Le gouvernement Couillard a lancé un appel au calme, vendredi matin, visiblement surpris d'assister à des départs à la retraite massifs du côté des pompiers de la Ville de Montréal, qui veulent se soustraire ainsi aux dispositions du projet de loi destiné à éponger les déficits actuariels des fonds de retraite municipaux.

«Il faut prendre un certain recul, assumer que tout ça fait partie du jeu de pression et de contre pression, dans un débat semblable. On ne peut laisser 4 milliards de dollars d'impasse dans les fonds de retraite» de soutenir Philippe Couillard faisant le bilan de la session parlementaire.

«Je suis fondamentalement préoccupé par le payeur de taxes municipales qui reçois ça dans sa boîte aux lettres, qui n'a pas de fond de retraite» a-t-il poursuivi. On constate qu'il y a les municipalités et les syndicats à la table de discussion, «il manque quelqu'un» le contribuable, de résumer M. Couillard.

«Je trouve malheureux qu'on pose des gestes précipités, qu'on y aille de déclarations qui ne laissent plus de place qu'à l'escalade», a soutenu de son côté le ministre Pierre Moreau, responsable des Affaires municipales. La veille il avait déposé le projet de loi 3, décrit comme un «hold-up» par la coalition syndicale des employés municipaux réunissant 70 000 syndiqués.

Le geste a clairement surpris et inquiété Pierre Moreau. «Il faut s'asseoir, s'ouvrir grand les yeux, constater que les promesses faites aux retraités ne pourront être tenue si on ne règle pas le problème des déficits» dira M. Moreau, à la sortie de la réunion quotidienne du caucus libéral. «On est dans une société où on doit poser des gestes responsables, s'asseoir et admettre qu'on a créé un déficit actuariel, ce n'est pas le gouvernement qui l'a fait, ce sont les employés et les villes. Je les invite au calme, à l'ouverture, le projet de loi correspond aux engagements de la campagne électorale».

«S'il veut le calme, pourquoi mettre ça dans sa loi? Avant que sa loi soit écrite, on l'avait prévenu du risque», rétorque Ronald Martin. Celui-ci estime que son syndicat était justifié de prévenir ses membres du risque de repousser leur retraite. «On avait le devoir moral de les aviser du danger. Oui, le projet de loi peut être modifié, mais dans l'histoire récente, ce n'est pas arrivé.»

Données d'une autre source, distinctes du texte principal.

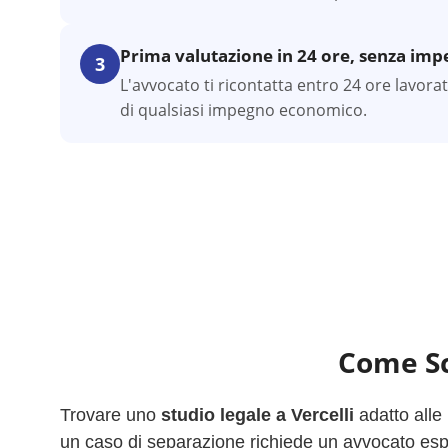
Prima valutazione in 24 ore, senza im
3
L'avvocato ti ricontatta entro 24 ore lavora
di qualsiasi impegno economico.
Come Sc
Trovare uno
studio legale a
Vercelli
adatto alle
un caso di separazione richiede un avvocato esper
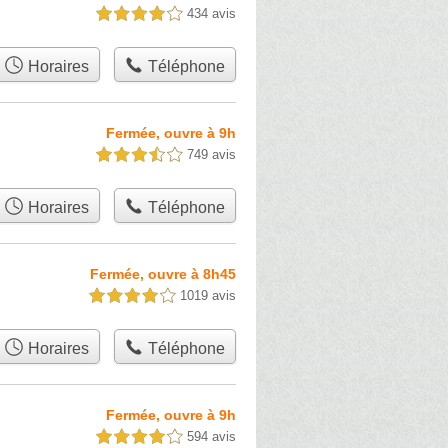
434 avis
4,0 étoiles sur 5
Horaires
Téléphone
Fermée, ouvre à 9h
749 avis
3,5 étoiles sur 5
Horaires
Téléphone
Fermée, ouvre à 8h45
1019 avis
4,0 étoiles sur 5
Horaires
Téléphone
Fermée, ouvre à 9h
594 avis
4,0 étoiles sur 5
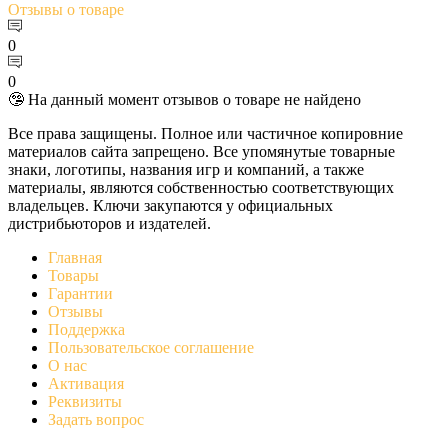
Отзывы
о товаре
0
0
🤥 На данный момент отзывов о товаре не найдено
Все права защищены. Полное или частичное копировние
материалов сайта запрещено. Все упомянутые товарные
знаки, логотипы, названия игр и компаний, а также
материалы, являются собственностью соответствующих
владельцев. Ключи закупаются у официальных
дистрибьюторов и издателей.
Главная
Товары
Гарантии
Отзывы
Поддержка
Пользовательское соглашение
О нас
Активация
Реквизиты
Задать вопрос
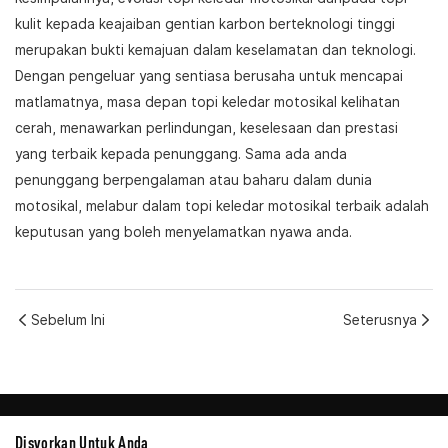
kulit kepada keajaiban gentian karbon berteknologi tinggi
merupakan bukti kemajuan dalam keselamatan dan teknologi.
Dengan pengeluar yang sentiasa berusaha untuk mencapai
matlamatnya, masa depan topi keledar motosikal kelihatan
cerah, menawarkan perlindungan, keselesaan dan prestasi
yang terbaik kepada penunggang. Sama ada anda
penunggang berpengalaman atau baharu dalam dunia
motosikal, melabur dalam topi keledar motosikal terbaik adalah
keputusan yang boleh menyelamatkan nyawa anda.
Sebelum Ini
Seterusnya
Disyorkan Untuk Anda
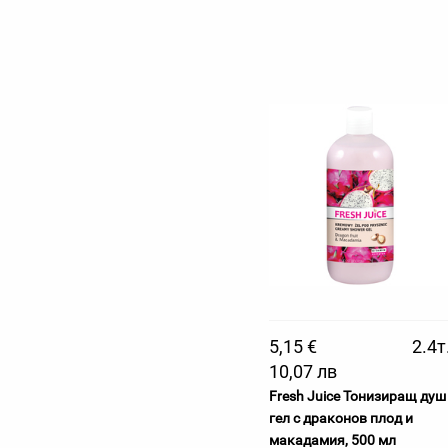
5,15 €
2.4т
10,07 лв
Fresh Juice Тонизиращ душ
гел с драконов плод и
макадамия, 500 мл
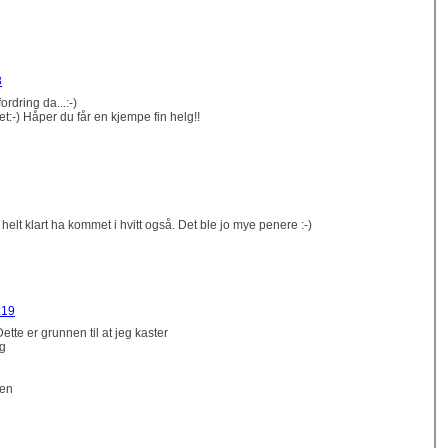
3
rdring da...:-)
et:-) Håper du får en kjempe fin helg!!
helt klart ha kommet i hvitt også. Det ble jo mye penere :-)
:19
 Dette er grunnen til at jeg kaster
ng
gen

Le projet de loi 3 prévoit que les employés toujours à l'emploi seront privés désormais d'indexation automatique de leur pension, et qu'ils devront consentir des modifications à leurs conditions de travail permettant d'équilibrer les fonds de retraite, déficitaires de 3,9 milliards actuellement. Pour ces employés «actifs», le partage des déficits se fera moitié-moitié avec les villes. Pour ceux qui sont déjà à la retraite, l'indexation sera suspendue, mais la prestation de base, ainsi que celle du conjoint survivant seront maintenues.

La loi fait en sorte qu'il y aura deux ans de discussions, «deux ans pour trouver une solution négociée, il semble que c'est raisonnable!»

De son côté, faisant le bilan de la session parlementaire terminée vendredi, le chef péquiste Stéphane Bédard prévient : «quand on brise des équilibres, il y a des conséquences. Je souhaite que tout le monde fasse face à ses responsabilités, les pompiers aussi». Le chef péquiste affirme être surtout «déçu de la légèreté» avec laquelle Québec a ouvert un débat si important.

À la Fraternité des policiers, on dit ne pas avoir observé de vague de départs à la retraite. Le syndicat indique que son régime n'est pas déficitaire, limitant ainsi l'impact du projet de loi.